_Trecho do texto_
"""

Cinemetria Bidimensional 

 

    Utilizou-se para a análise da flexibilidade dinâmica, a técnica da Cinemetria bidimensional, por meio de dois smartphones da marca Apple nos modelos 6s e 11, com ajuste de foco manual e frequência de 30 quadros por segundo, assim como uma fita métrica, um tripé e um refletor.

 

    O sistema de referência, construído era de 5,7 m², sendo 1,50 metros de largura (x) e 3,80 metros de altura (y). A câmera foi posicionada perpendicular à parede, no centro do sistema de referência com 1,9 metros de altura em relação ao chão e a 7,19 m de distância. O refletor de luz foi posicionado ao lado da câmera para que os marcadores, produzidos com material refletor, que estavam posicionados no corpo dos participantes, fossem melhor destacados nas filmagens.

 

    A parede continha 5 agarras do lado direito e 4 do lado esquerdo, sendo uma final entre as duas. No lado direito, as distâncias estavam assim distribuídas: entre a 1° e a 2° (79 cm), entre a 2° e a 3° (80 cm), entre a 3° e a 4° (111 cm), entre a 4° e a 5° (60 cm). No lado esquerdo, as distâncias estão assim distribuídas: entre a 1° e a 2° (82 cm), entre a 2° e a 3° (140 cm), entre a 3° e a 4° (90 cm).

 

Modelo Biomecânico Anatômico 

 

    Na pele dos participantes do estudo foram fixados 16 marcadores, sendo 8 marcadores na parte superior do corpo e 8 na parte inferior. Na parte superior, os marcadores foram posicionados: no acrômio, na borda inferior da escápula e nos epicôndilos medial e lateral do cotovelo, nos hemicorpos direito e esquerdo. Já na parte inferior, os marcadores foram posicionados, na espinha ilíaca póstero superiora, no trocânter e nos epicôndilos lateral e medial do joelho, também do hemicorpo direito e esquerdo. Os pares de marcadores posicionados no cotovelo e joelho serviram como referência para a determinação do centro articular correspondente.

 

Figura 1. Imagem ilustrativa do Modelo Biomecânico Anatômico

Figura 1. Imagem ilustrativa do Modelo Biomecânico Anatômico

Fonte: Elaboração própria

 

Condição do experimento 

 

    A trajetória (via da escalada) foi idealizada e construída por um Route Setter credenciado, que é um profissional que organiza e constrói as linhas de escalada em ginásios e em campeonatos. A via é construída atendendo a escala RIC, a partir da dificuldade do movimento, sendo composta pelo tamanho da via, inclinação da parede, tipos de agarras e inclusões de movimentos dinâmicos (Godoffe, 2017). Este buscou idealizar uma via cuja capacidade física flexibilidade fosse mais solicitada, definindo uma via de grau 4A. Foram escolhidas agarras cavadas de pega cheia (CruxÒ), para atender tanto aos níveis iniciantes como intermediários. Esse tipo de agarra é a que mais facilita a apreensão manual e o encaixe do pé para a subida. Todos os participantes utilizaram sapatilhas e magnésio nas mãos, para facilitar a sustentação e diminuir o risco de quedas pelo suor.

"""

_Tarefa a realizar_
De acordo com o trecho do texto, a que altura em relação ao chão a câmera foi posicionada?

_Material extraído_

"""

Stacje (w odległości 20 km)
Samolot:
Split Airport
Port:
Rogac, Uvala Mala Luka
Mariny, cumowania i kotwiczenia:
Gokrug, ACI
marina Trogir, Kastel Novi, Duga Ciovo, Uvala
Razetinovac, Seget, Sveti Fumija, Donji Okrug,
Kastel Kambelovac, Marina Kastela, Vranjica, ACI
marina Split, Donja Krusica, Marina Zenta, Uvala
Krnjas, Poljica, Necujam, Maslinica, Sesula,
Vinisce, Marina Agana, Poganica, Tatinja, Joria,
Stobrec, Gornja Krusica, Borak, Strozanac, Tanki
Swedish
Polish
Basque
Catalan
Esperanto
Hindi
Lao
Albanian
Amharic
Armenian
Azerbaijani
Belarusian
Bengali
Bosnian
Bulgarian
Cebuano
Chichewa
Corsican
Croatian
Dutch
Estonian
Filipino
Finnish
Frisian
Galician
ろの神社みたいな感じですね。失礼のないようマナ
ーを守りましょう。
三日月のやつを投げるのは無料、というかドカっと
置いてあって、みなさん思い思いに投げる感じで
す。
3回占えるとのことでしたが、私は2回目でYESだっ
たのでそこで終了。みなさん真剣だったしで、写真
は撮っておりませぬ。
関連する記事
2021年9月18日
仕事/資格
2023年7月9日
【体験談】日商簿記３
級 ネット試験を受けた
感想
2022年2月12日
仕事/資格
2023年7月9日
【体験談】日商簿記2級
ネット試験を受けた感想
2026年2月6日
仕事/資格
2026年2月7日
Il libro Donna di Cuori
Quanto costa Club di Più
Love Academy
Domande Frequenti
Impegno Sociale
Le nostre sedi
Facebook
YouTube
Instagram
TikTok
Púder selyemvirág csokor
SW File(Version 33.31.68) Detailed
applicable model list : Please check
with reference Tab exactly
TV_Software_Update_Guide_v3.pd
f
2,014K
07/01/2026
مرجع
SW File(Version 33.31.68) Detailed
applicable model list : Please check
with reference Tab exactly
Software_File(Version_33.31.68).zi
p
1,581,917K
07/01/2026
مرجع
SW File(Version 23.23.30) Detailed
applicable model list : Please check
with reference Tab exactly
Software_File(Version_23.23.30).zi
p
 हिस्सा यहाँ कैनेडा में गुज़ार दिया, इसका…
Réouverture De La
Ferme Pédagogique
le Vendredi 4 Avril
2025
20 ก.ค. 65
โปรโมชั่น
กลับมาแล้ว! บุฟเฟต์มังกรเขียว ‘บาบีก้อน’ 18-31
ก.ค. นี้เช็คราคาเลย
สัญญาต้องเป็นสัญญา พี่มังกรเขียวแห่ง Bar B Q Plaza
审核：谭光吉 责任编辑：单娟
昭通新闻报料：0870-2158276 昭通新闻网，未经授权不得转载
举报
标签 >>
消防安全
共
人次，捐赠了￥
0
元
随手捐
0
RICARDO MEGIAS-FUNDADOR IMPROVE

"""

_Resultado_
A 1,9 metros de altura em relação ao chão.